The poor family comments on how incredibly “nice” the lady of the Park house is. They realize that it is easy to be nice and have a good mood with an inexpensive mattress that supports you. There seems to be an aura of dignity, joy, respect and reason in everything that surrounds the Park family.
The further the film progresses, the more raw it becomes, reaching the point of violence. After a rain shower causes sewers to overflow and symbolically flood the Kim basement apartment; The family is forced to perform the next day at the Park’s fancy party honoring Native American Indians celebrating the Park’s son’s birthday.
The dehumanization of the poor, the servant
Hiding under a table, the Kims listen as Mr. Park talks about Mr. Kim’s good qualities. They describe him as a good man, someone who looks like he’s going to go overboard, but never really does.
They describe its characteristic smell, that “wet cloth” smell of people taking the subway. In those words, it follows that for this family, and surely for a part of Korean society, the poor are human beings, but in a different way from the rich.
For the upper classes, their power lies not so much in having money as in clearly differentiating themselves from people whom they consider, in part, despicable and expendable.
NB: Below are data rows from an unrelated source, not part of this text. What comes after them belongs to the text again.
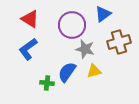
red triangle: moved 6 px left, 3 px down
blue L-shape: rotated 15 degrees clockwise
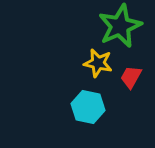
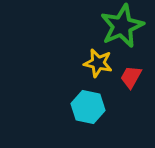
green star: moved 2 px right
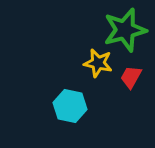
green star: moved 3 px right, 4 px down; rotated 9 degrees clockwise
cyan hexagon: moved 18 px left, 1 px up
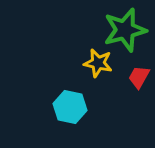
red trapezoid: moved 8 px right
cyan hexagon: moved 1 px down
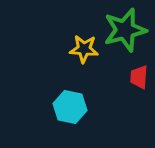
yellow star: moved 14 px left, 14 px up; rotated 8 degrees counterclockwise
red trapezoid: rotated 25 degrees counterclockwise
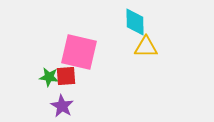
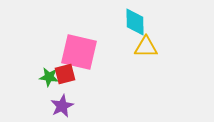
red square: moved 1 px left, 2 px up; rotated 10 degrees counterclockwise
purple star: rotated 15 degrees clockwise
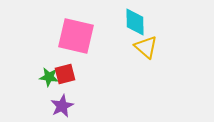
yellow triangle: rotated 40 degrees clockwise
pink square: moved 3 px left, 16 px up
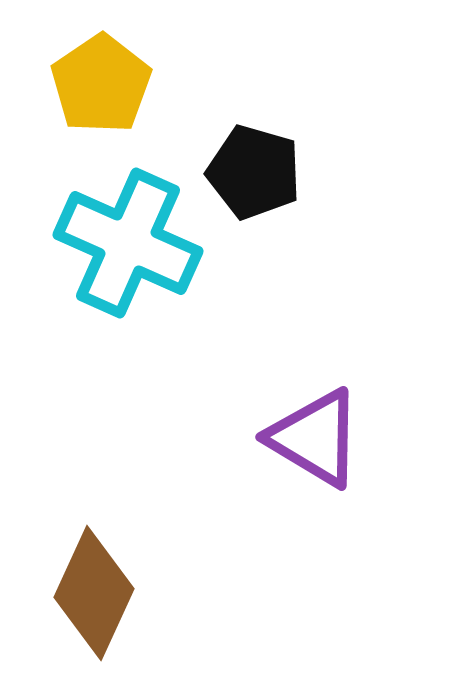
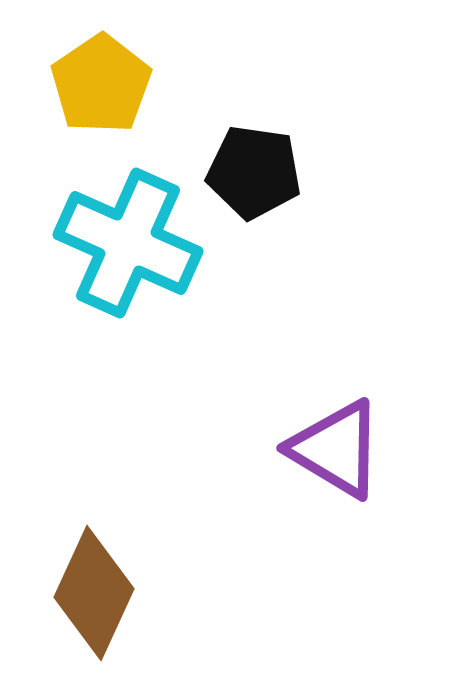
black pentagon: rotated 8 degrees counterclockwise
purple triangle: moved 21 px right, 11 px down
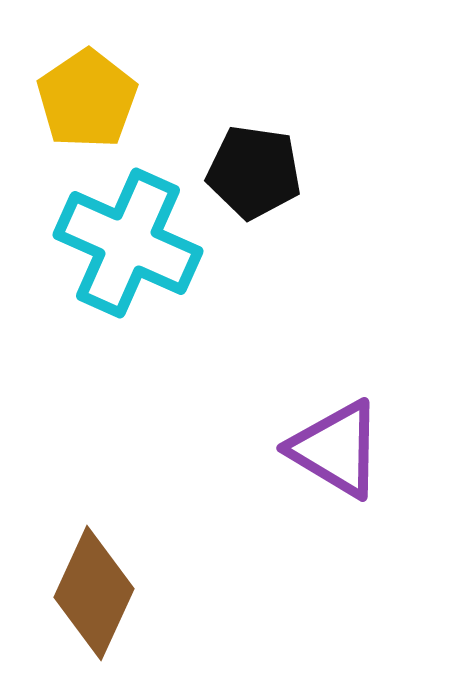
yellow pentagon: moved 14 px left, 15 px down
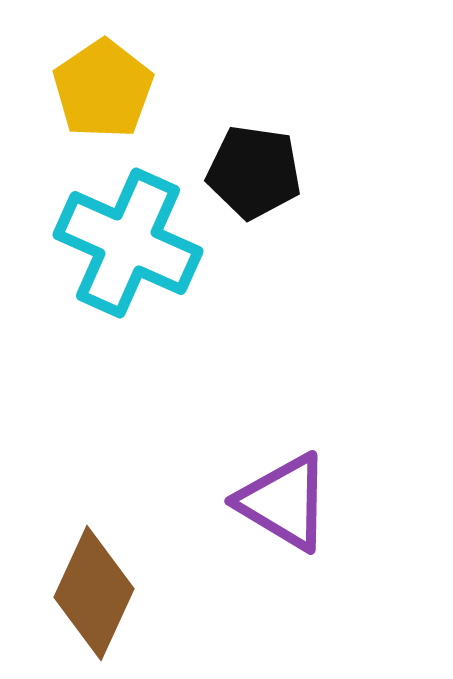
yellow pentagon: moved 16 px right, 10 px up
purple triangle: moved 52 px left, 53 px down
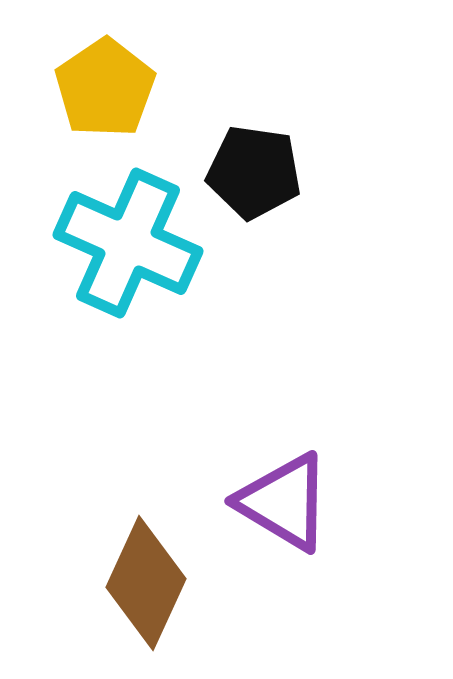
yellow pentagon: moved 2 px right, 1 px up
brown diamond: moved 52 px right, 10 px up
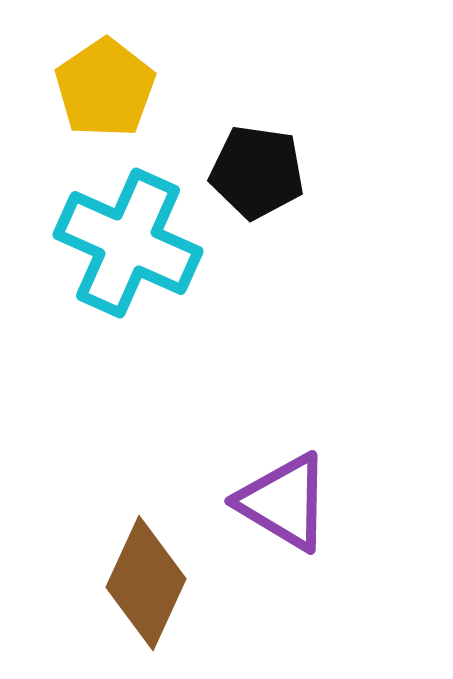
black pentagon: moved 3 px right
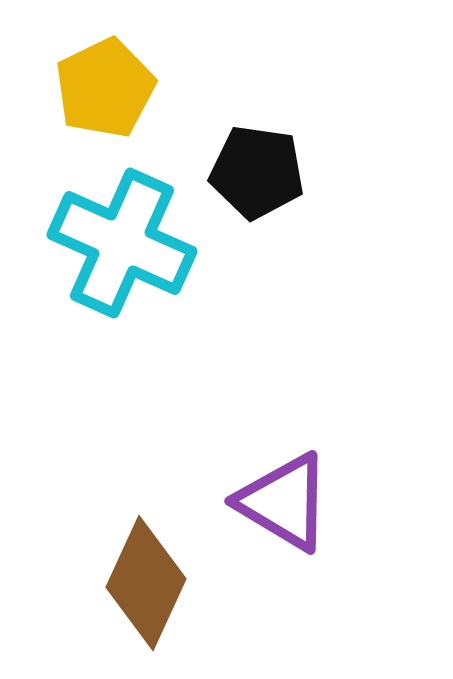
yellow pentagon: rotated 8 degrees clockwise
cyan cross: moved 6 px left
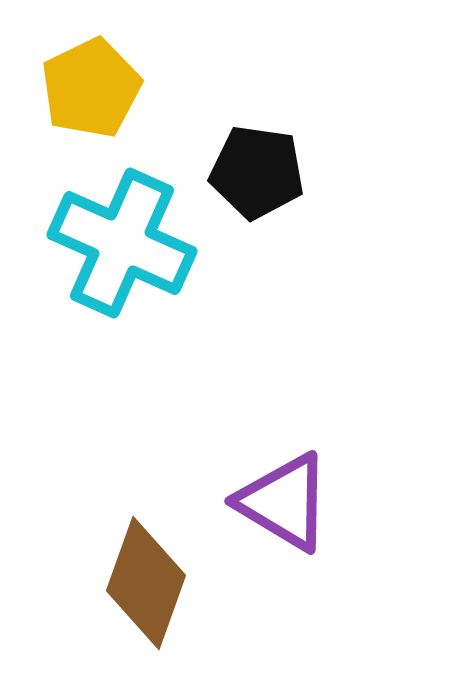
yellow pentagon: moved 14 px left
brown diamond: rotated 5 degrees counterclockwise
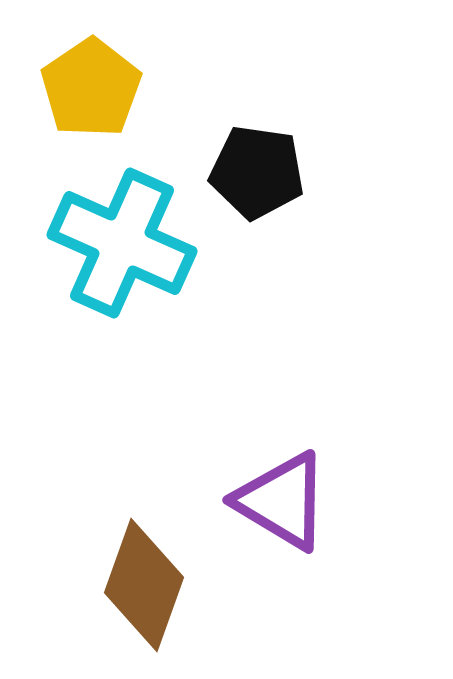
yellow pentagon: rotated 8 degrees counterclockwise
purple triangle: moved 2 px left, 1 px up
brown diamond: moved 2 px left, 2 px down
All that cruel condescension settles within the entire Kim family.
The father, dressed in Indian feathers, to surprise at the party and without any empathy on the part of this successful family, experiences a sense of madness relative to his dignity. After that, a class revenge begins. A revenge of every father who does not tolerate the humiliation experienced by those who are like him.
After watching this movie, one does not stop wondering: Who are the real parasites? The poor who join the rich or the rich who suck the marrow of the poor? Or is the system itself the parasite, drawing its energy from the turbulent interaction between rich and poor?